## The problem:
Return the listing below character for character.

## Exercise materials:

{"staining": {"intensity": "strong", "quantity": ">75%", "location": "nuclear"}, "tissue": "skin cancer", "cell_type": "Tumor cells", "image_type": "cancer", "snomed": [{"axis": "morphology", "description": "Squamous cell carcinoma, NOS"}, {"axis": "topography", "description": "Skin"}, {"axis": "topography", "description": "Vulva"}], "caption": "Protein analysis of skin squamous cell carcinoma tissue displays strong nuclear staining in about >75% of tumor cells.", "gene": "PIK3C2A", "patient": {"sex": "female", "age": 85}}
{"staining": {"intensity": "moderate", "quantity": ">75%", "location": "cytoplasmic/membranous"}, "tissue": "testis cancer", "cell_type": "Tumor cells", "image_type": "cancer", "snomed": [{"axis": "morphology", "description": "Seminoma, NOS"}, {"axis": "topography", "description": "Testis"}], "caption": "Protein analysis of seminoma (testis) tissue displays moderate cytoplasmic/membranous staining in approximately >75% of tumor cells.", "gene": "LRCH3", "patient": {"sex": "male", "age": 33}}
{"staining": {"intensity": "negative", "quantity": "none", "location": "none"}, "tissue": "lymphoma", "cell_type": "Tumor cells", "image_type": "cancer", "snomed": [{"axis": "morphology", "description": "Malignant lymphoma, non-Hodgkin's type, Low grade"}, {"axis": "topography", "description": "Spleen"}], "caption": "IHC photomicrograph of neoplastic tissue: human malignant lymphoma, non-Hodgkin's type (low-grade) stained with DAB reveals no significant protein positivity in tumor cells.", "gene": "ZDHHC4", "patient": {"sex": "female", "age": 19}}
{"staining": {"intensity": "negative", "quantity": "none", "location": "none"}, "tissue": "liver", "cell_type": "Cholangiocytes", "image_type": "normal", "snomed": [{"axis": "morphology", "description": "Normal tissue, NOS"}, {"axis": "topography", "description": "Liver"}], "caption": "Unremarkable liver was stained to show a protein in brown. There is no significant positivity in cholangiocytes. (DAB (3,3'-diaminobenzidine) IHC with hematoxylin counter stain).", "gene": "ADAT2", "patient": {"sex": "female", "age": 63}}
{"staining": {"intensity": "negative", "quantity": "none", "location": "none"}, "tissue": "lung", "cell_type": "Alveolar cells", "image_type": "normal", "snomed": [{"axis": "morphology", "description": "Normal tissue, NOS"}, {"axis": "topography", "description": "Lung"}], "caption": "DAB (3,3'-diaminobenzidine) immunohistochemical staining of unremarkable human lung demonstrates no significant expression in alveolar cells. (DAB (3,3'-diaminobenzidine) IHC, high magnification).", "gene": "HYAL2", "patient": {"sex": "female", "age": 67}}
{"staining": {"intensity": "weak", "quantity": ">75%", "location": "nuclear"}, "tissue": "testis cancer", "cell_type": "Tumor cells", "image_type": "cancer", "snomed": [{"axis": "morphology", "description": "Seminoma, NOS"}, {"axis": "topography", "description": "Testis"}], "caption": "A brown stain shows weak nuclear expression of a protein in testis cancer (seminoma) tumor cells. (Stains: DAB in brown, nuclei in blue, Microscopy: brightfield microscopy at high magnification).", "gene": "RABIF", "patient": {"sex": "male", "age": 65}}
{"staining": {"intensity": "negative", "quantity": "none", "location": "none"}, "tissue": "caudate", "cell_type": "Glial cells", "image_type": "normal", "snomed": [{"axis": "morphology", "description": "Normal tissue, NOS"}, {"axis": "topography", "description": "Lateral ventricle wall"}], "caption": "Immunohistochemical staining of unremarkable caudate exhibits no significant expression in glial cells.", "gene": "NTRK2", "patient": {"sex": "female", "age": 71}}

## Answer for this exercise:
{"staining": {"intensity": "strong", "quantity": ">75%", "location": "nuclear"}, "tissue": "skin cancer", "cell_type": "Tumor cells", "image_type": "cancer", "snomed": [{"axis": "morphology", "description": "Squamous cell carcinoma, NOS"}, {"axis": "topography", "description": "Skin"}, {"axis": "topography", "description": "Vulva"}], "caption": "Protein analysis of skin squamous cell carcinoma tissue displays strong nuclear staining in about >75% of tumor cells.", "gene": "PIK3C2A", "patient": {"sex": "female", "age": 85}}
{"staining": {"intensity": "moderate", "quantity": ">75%", "location": "cytoplasmic/membranous"}, "tissue": "testis cancer", "cell_type": "Tumor cells", "image_type": "cancer", "snomed": [{"axis": "morphology", "description": "Seminoma, NOS"}, {"axis": "topography", "description": "Testis"}], "caption": "Protein analysis of seminoma (testis) tissue displays moderate cytoplasmic/membranous staining in approximately >75% of tumor cells.", "gene": "LRCH3", "patient": {"sex": "male", "age": 33}}
{"staining": {"intensity": "negative", "quantity": "none", "location": "none"}, "tissue": "lymphoma", "cell_type": "Tumor cells", "image_type": "cancer", "snomed": [{"axis": "morphology", "description": "Malignant lymphoma, non-Hodgkin's type, Low grade"}, {"axis": "topography", "description": "Spleen"}], "caption": "IHC photomicrograph of neoplastic tissue: human malignant lymphoma, non-Hodgkin's type (low-grade) stained with DAB reveals no significant protein positivity in tumor cells.", "gene": "ZDHHC4", "patient": {"sex": "female", "age": 19}}
{"staining": {"intensity": "negative", "quantity": "none", "location": "none"}, "tissue": "liver", "cell_type": "Cholangiocytes", "image_type": "normal", "snomed": [{"axis": "morphology", "description": "Normal tissue, NOS"}, {"axis": "topography", "description": "Liver"}], "caption": "Unremarkable liver was stained to show a protein in brown. There is no significant positivity in cholangiocytes. (DAB (3,3'-diaminobenzidine) IHC with hematoxylin counter stain).", "gene": "ADAT2", "patient": {"sex": "female", "age": 63}}
{"staining": {"intensity": "negative", "quantity": "none", "location": "none"}, "tissue": "lung", "cell_type": "Alveolar cells", "image_type": "normal", "snomed": [{"axis": "morphology", "description": "Normal tissue, NOS"}, {"axis": "topography", "description": "Lung"}], "caption": "DAB (3,3'-diaminobenzidine) immunohistochemical staining of unremarkable human lung demonstrates no significant expression in alveolar cells. (DAB (3,3'-diaminobenzidine) IHC, high magnification).", "gene": "HYAL2", "patient": {"sex": "female", "age": 67}}
{"staining": {"intensity": "weak", "quantity": ">75%", "location": "nuclear"}, "tissue": "testis cancer", "cell_type": "Tumor cells", "image_type": "cancer", "snomed": [{"axis": "morphology", "description": "Seminoma, NOS"}, {"axis": "topography", "description": "Testis"}], "caption": "A brown stain shows weak nuclear expression of a protein in testis cancer (seminoma) tumor cells. (Stains: DAB in brown, nuclei in blue, Microscopy: brightfield microscopy at high magnification).", "gene": "RABIF", "patient": {"sex": "male", "age": 65}}
{"staining": {"intensity": "negative", "quantity": "none", "location": "none"}, "tissue": "caudate", "cell_type": "Glial cells", "image_type": "normal", "snomed": [{"axis": "morphology", "description": "Normal tissue, NOS"}, {"axis": "topography", "description": "Lateral ventricle wall"}], "caption": "Immunohistochemical staining of unremarkable caudate exhibits no significant expression in glial cells.", "gene": "NTRK2", "patient": {"sex": "female", "age": 71}}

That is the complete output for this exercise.